┌──
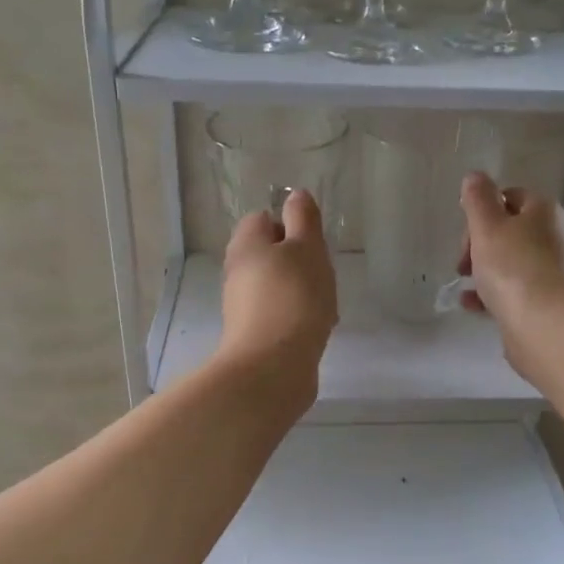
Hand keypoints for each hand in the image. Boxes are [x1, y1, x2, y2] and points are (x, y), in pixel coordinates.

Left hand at [218, 189, 337, 395]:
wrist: (273, 367)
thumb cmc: (293, 298)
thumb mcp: (306, 248)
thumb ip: (303, 219)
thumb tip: (297, 196)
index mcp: (246, 244)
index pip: (263, 218)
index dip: (290, 226)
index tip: (313, 244)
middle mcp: (238, 272)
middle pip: (272, 254)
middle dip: (301, 262)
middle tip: (323, 275)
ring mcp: (243, 306)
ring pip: (279, 286)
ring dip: (304, 292)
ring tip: (325, 307)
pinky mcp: (254, 334)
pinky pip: (281, 315)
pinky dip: (299, 318)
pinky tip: (317, 330)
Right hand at [458, 173, 563, 374]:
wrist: (549, 327)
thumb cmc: (515, 269)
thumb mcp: (488, 227)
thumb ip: (478, 200)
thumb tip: (475, 176)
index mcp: (543, 211)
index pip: (509, 197)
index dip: (482, 212)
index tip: (465, 234)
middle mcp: (553, 237)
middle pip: (508, 231)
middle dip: (479, 245)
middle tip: (462, 264)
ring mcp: (553, 272)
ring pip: (510, 263)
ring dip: (483, 272)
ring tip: (464, 286)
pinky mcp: (547, 302)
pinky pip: (514, 291)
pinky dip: (492, 295)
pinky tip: (474, 306)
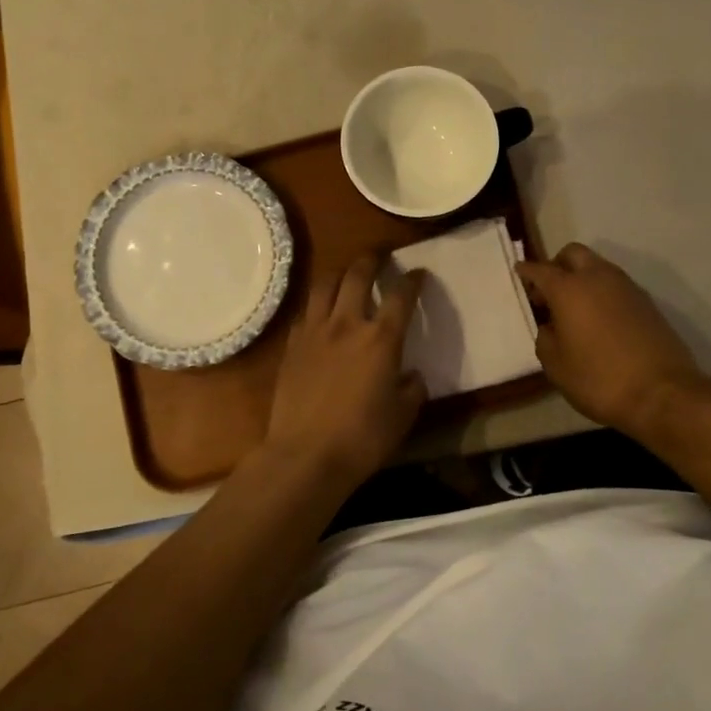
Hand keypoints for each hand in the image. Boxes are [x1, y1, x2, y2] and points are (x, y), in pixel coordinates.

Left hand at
└──
WHAT YOU NEED TO DO
Among the records above, repeat exactly the line with "index tip: (313, 244)", the line with "middle mcp: (553, 237)", and every line in between, and only those.

ANSWER TO THE EXERCISE
index tip: (313, 244)
middle mcp: (238, 272)
middle pip: (272, 254)
middle dip: (301, 262)
middle tip: (323, 275)
ring mcp: (243, 306)
ring pip: (279, 286)
ring dip: (304, 292)
ring tip: (325, 307)
pinky mcp: (254, 334)
pinky pip: (281, 315)
pinky dip: (299, 318)
pinky tip: (317, 330)
Right hand at [458, 173, 563, 374]:
wrist: (549, 327)
thumb cmc: (515, 269)
thumb mcp: (488, 227)
thumb ip: (478, 200)
thumb tip: (475, 176)
index mcp: (543, 211)
index pip: (509, 197)
index dip: (482, 212)
index tip: (465, 234)
middle mcp: (553, 237)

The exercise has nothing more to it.